Удивляюсь твоему спокойствию! Просто удивляюсь!..
Ведь здесь, в санатории, полно бравых молодых людей.
Слышишь: полно! И все начинают со знакомства со мной: первый визит — к врачу. Я им толкую про хвойные ванны, а они мне в ответ: «Что вы делаете сегодня вечером?»
Не все, конечно, но многие.
Есть тут один летчик, могучий, как ТУ-104. А каждый день на прием ходит и все жалуется: то бессонница — дай ему порошок, то аппетит пропал — дай таблетку…
А уборщица Анна Леонтьевна, такая наблюдательная, ехидная старушка, вчера приходит и ругается: летчик за дверью кабинета таблетки выбросил, их растоптали и, как мел, разнесли по всему коридору, наследили…
Мне надоели, пойми, ежевечерние шуточки: «А вот, наша соломенная вдова.
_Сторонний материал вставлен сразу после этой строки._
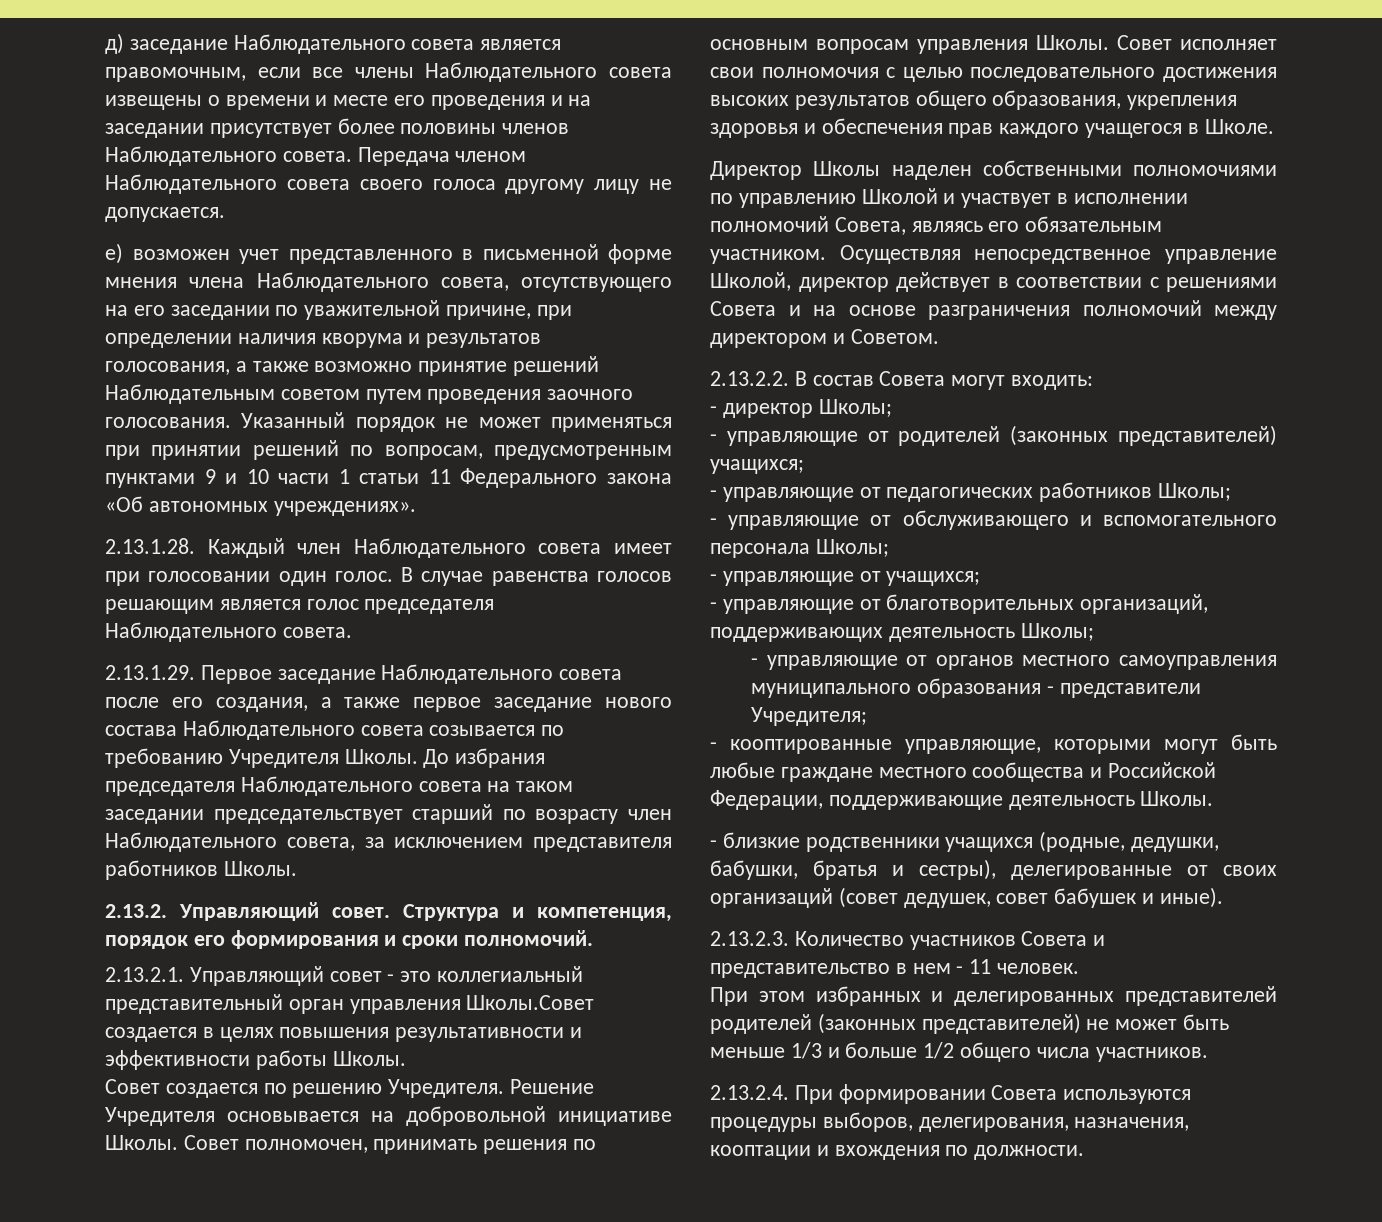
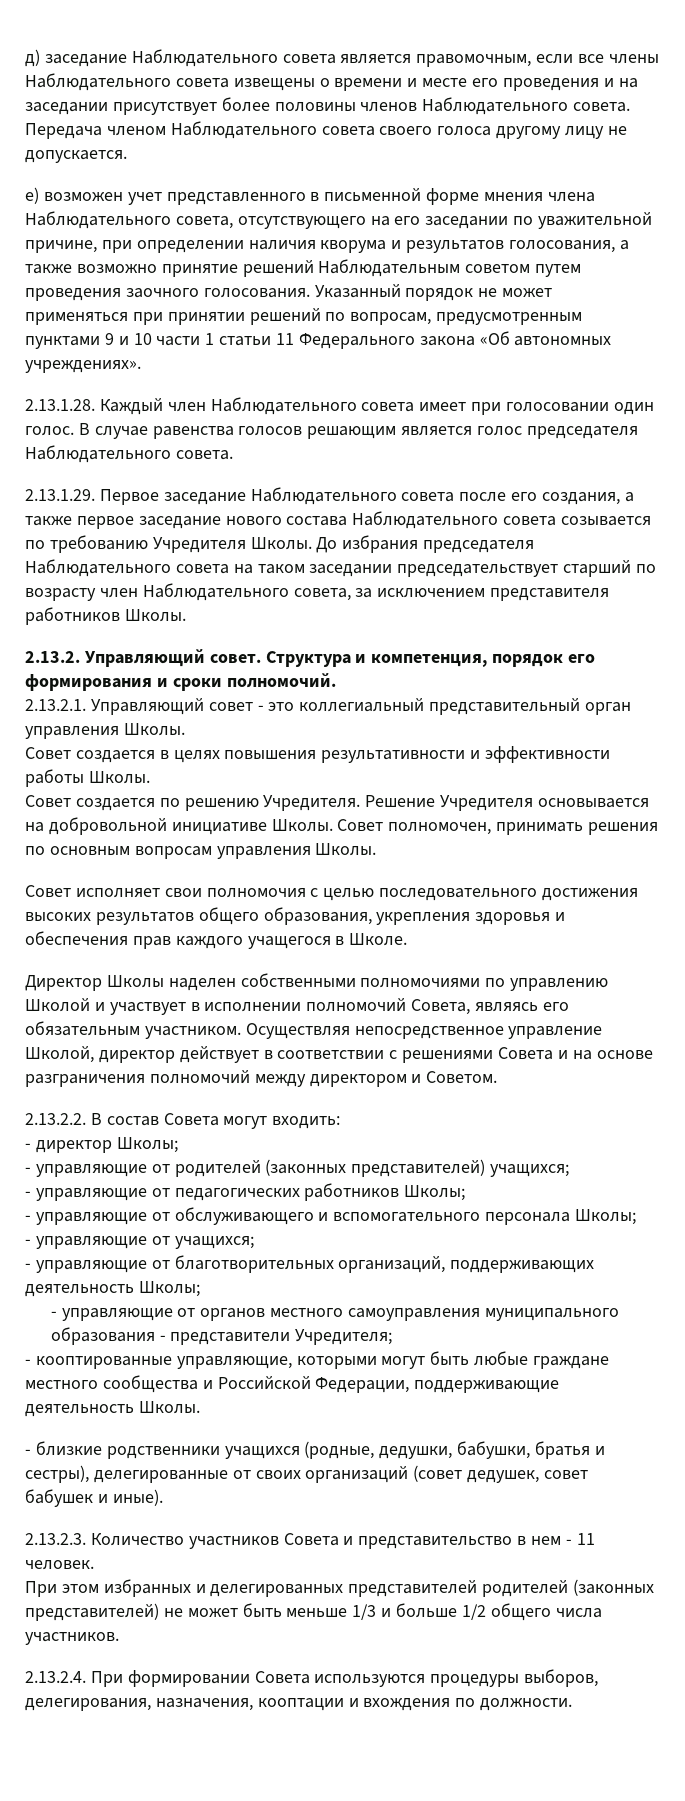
[466,995,595,1010] Школы.Совет -> [123,723,185,736] [25,747,71,759] Школы. // Совет
(1109, 42) none -> (377, 849) //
Давайте-ка накажем вашего жениха: что-то он не больно торопится». А ты и в самом деле не торопишься. Уверен, что я буду ждать? Да, я жду тебя — держу свое слово. Но почему же ты не держишь свое? Ведь, помнишь, в Москве, когда я добивалась назначения в этот южный санаторий (добивалась ради тебя!), ты говорил: «Вот слетаю в Сибирь за материалом для очерка — и сразу к тебе, в Крым. О пихтах и елях буду писать под пальмами и кипарисами…» Помнишь эту фразу? Но уж, наверно, собран материал для целой книги очерков, а ты все не едешь.
Достань-ка из своей коричневой папки конверт с документами и отыщи там маленькую медицинскую справку.
Это ведь не просто справка, Алексей, — это истина: у тебя плохие, слабые легкие. И тебе нужен юг, сухой воздух Крыма. Антон Павлович не стеснялся жить здесь, на берегу моря. Так чего же стыдишься ты?
Тут ведь не только отдыхать можно — здесь и «Вишневый сад» был написан.
Жду телеграмму. Не письмо, а именно телеграмму: номер поезда, вагон… Жду!
М.
P. S. Если бы видел, какую комнату отвели мне при санатории: солнце, гроздья винограда прямо на подоконнике!..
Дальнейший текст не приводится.